Brief:
The listing is to be returned word for word, without its images.

Information shown:
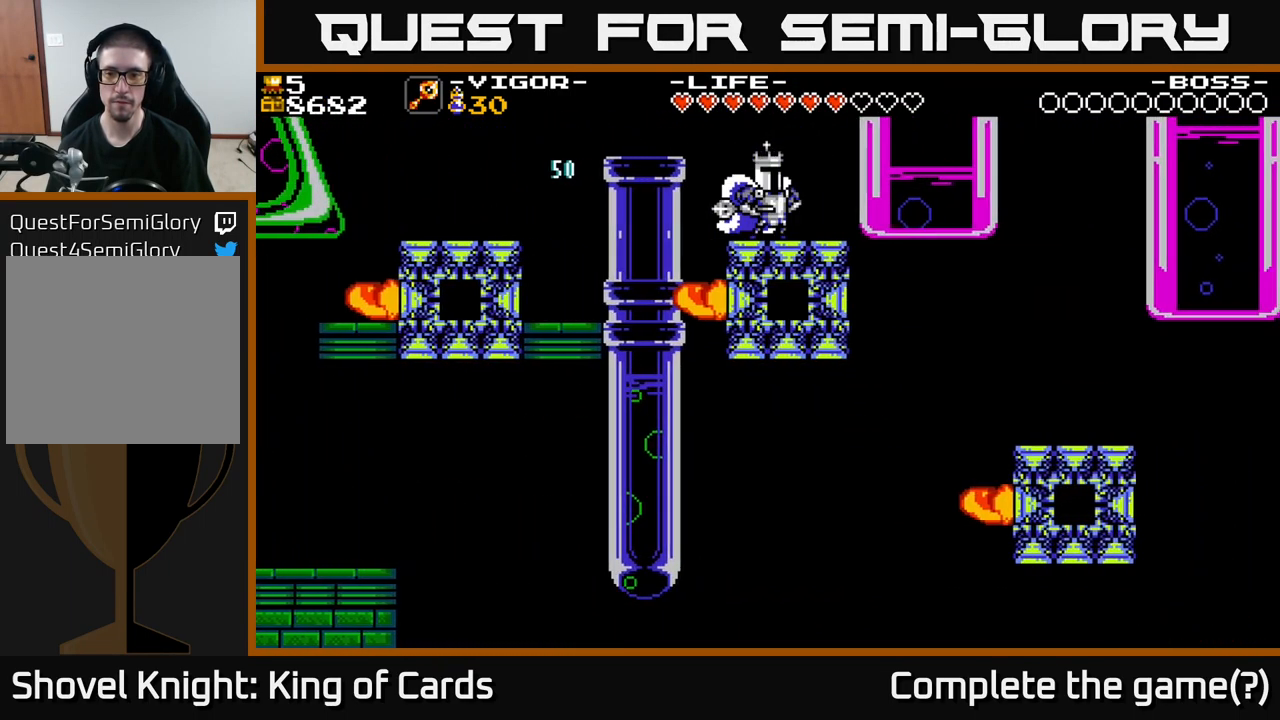
{"buttons": ["A", "DPAD_RIGHT"], "right_stick": "center", "events": [[117, "A", "down"]]}
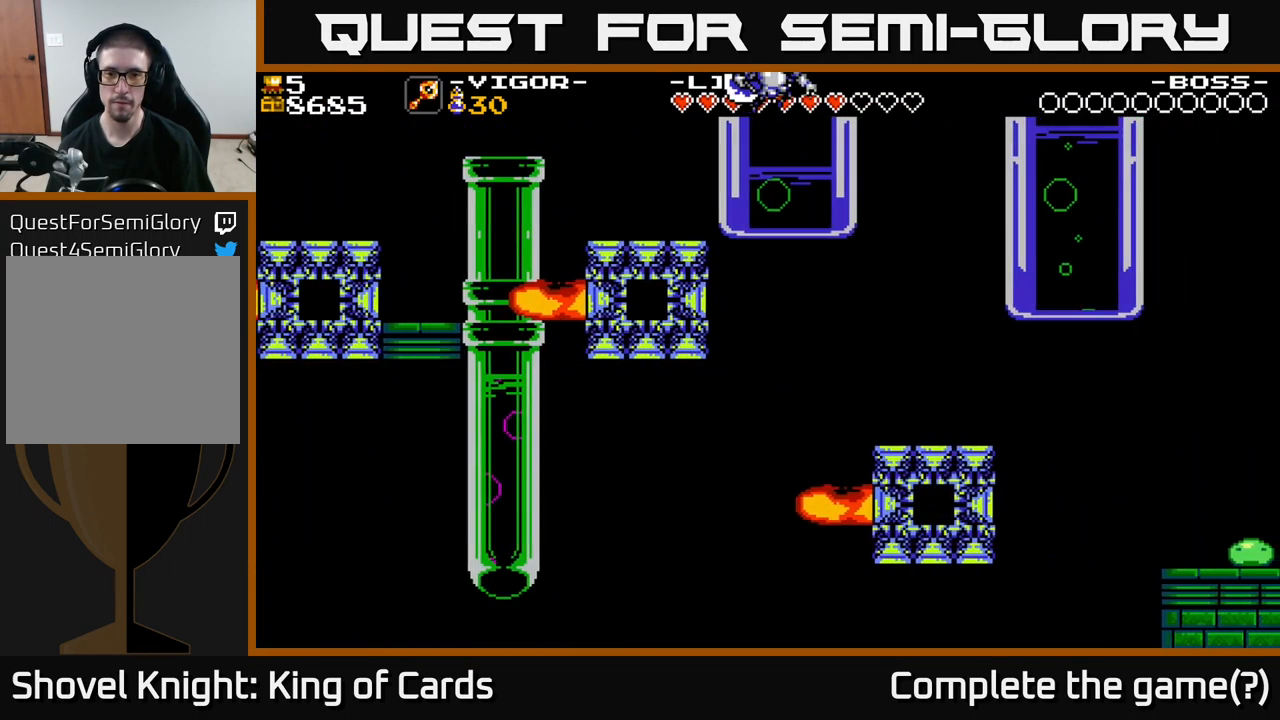
{"buttons": ["A", "DPAD_RIGHT"], "right_stick": "center", "events": [[50, "DPAD_RIGHT", "up"], [84, "DPAD_LEFT", "down"], [284, "A", "up"], [400, "DPAD_LEFT", "up"], [450, "A", "down"], [467, "DPAD_RIGHT", "down"]]}
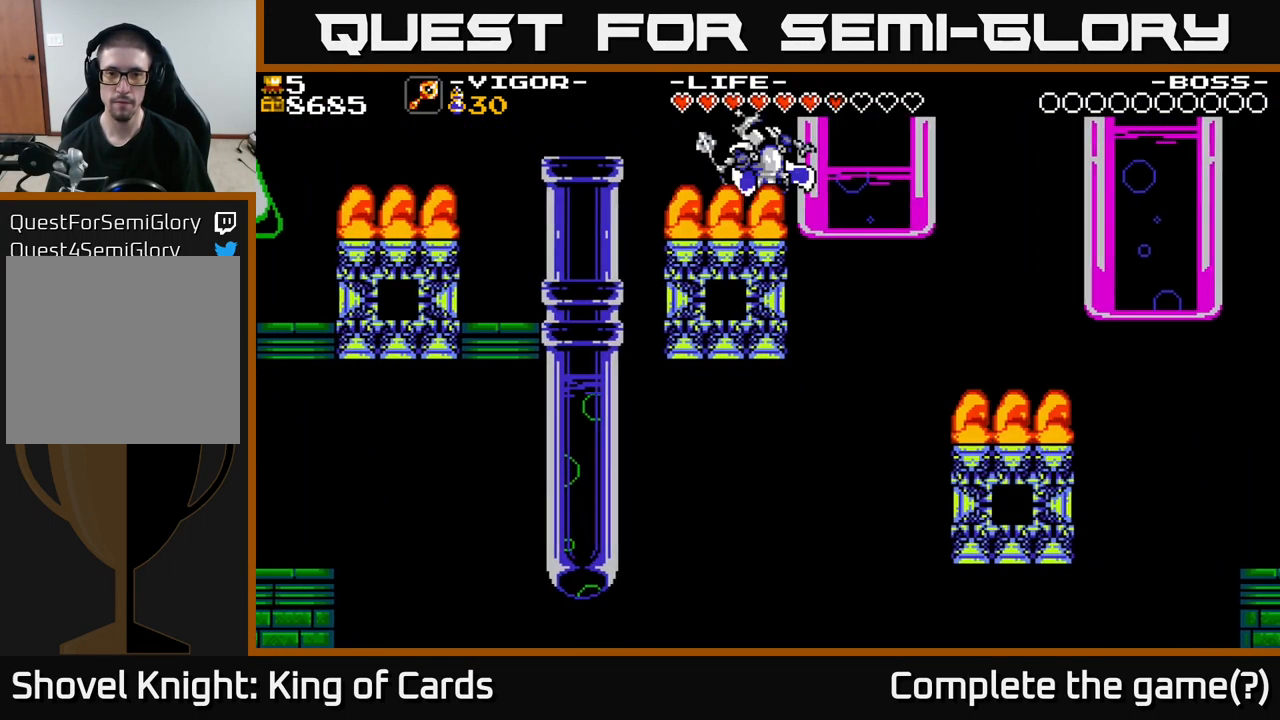
{"buttons": ["DPAD_RIGHT"], "right_stick": "center", "events": [[200, "DPAD_RIGHT", "up"], [300, "A", "up"], [400, "DPAD_RIGHT", "down"]]}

Response to the task:
{"buttons": ["A", "DPAD_RIGHT"], "right_stick": "center", "events": [[117, "A", "down"]]}
{"buttons": ["A", "DPAD_RIGHT"], "right_stick": "center", "events": [[50, "DPAD_RIGHT", "up"], [84, "DPAD_LEFT", "down"], [284, "A", "up"], [400, "DPAD_LEFT", "up"], [450, "A", "down"], [467, "DPAD_RIGHT", "down"]]}
{"buttons": ["DPAD_RIGHT"], "right_stick": "center", "events": [[200, "DPAD_RIGHT", "up"], [300, "A", "up"], [400, "DPAD_RIGHT", "down"]]}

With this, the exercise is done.